Australian employment muddles along as focus shifts to Trump’s inauguration.
Australia’s employment report saw the run of soft outcomes through 2016 continue into year end. Total employment growth was largely in line with estimates, growing by 13,500 over the month. Two thirds of the growth was attributed to full time jobs with the remaining one third coming from growth in part time positions. Despite the moderate growth in new jobs, the unemployment rate edged higher to 5.8%, thanks to a small uptick in the participation rate.
Growth for the back half of 2016 was a rather lacklustre 52,500 jobs. A result which would have seen a steady rise in the unemployment rate, were it not for the pull back in the participation rate. There is still a clear sense that employers are reluctant to embark on a wave of new hiring until they are confident that there will be sufficient growth in the economy to absorb the increase in head count.

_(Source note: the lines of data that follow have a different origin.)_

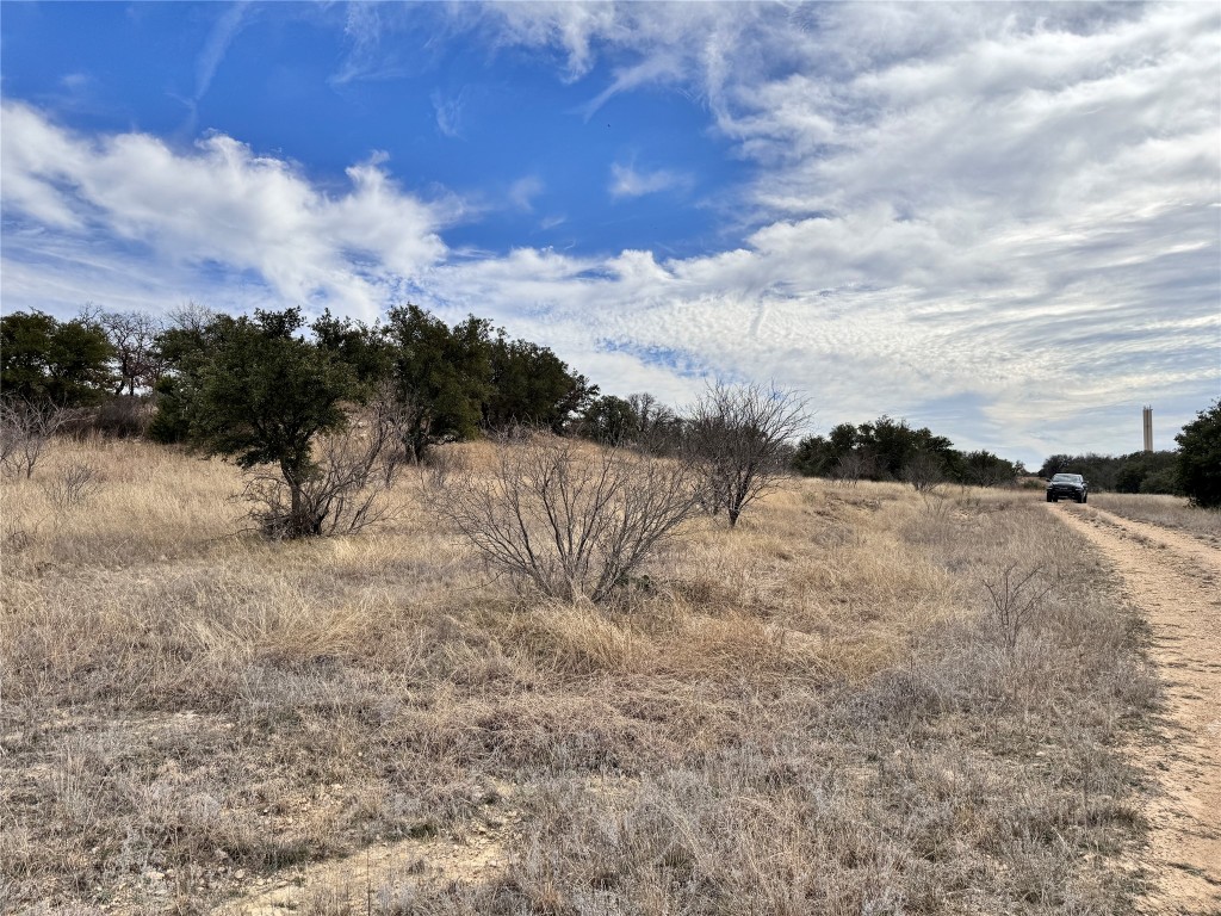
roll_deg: +0.0
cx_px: 610
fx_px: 847
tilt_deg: +1.3
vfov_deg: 56.8
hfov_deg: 71.6
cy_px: 458
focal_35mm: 24
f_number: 1.78
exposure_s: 1/9009
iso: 80
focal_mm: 6.86
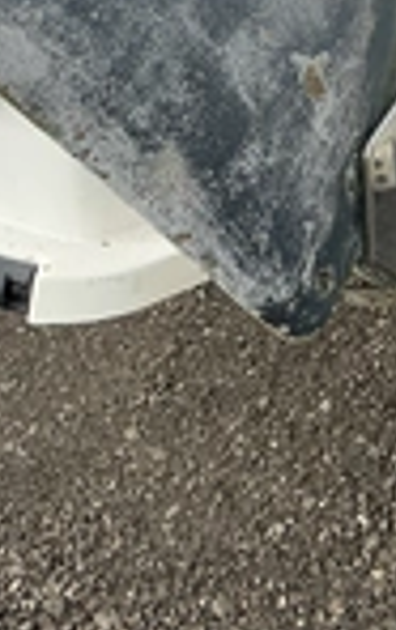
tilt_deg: -25.9
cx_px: 545
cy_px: -4
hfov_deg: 15.4
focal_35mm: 80
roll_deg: -2.5
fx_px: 1376
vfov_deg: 24.6
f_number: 1.8
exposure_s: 1/1098
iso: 25
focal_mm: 3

With the employment data out of the way, all eyes are now on the US ahead of Donald Trump inauguration tonight. The moves in markets that followed his victory speech have backtracked somewhat since the FOMC tightened rates in December. This has been largely due to the erratic nature of Trump’s public comments whether they have come in the form of tweets, interviews or his one and only press conference.
Should Trump return to script and deliver a comprehensive and concise inauguration speech, returning to his core campaign promises and a plan to implement them, then we could see the Trump inspired moves seen post election reignite. If he fails to reassure voters and the market that he has a comprehensive plan to achieve his election promises then we could see further back pedalling.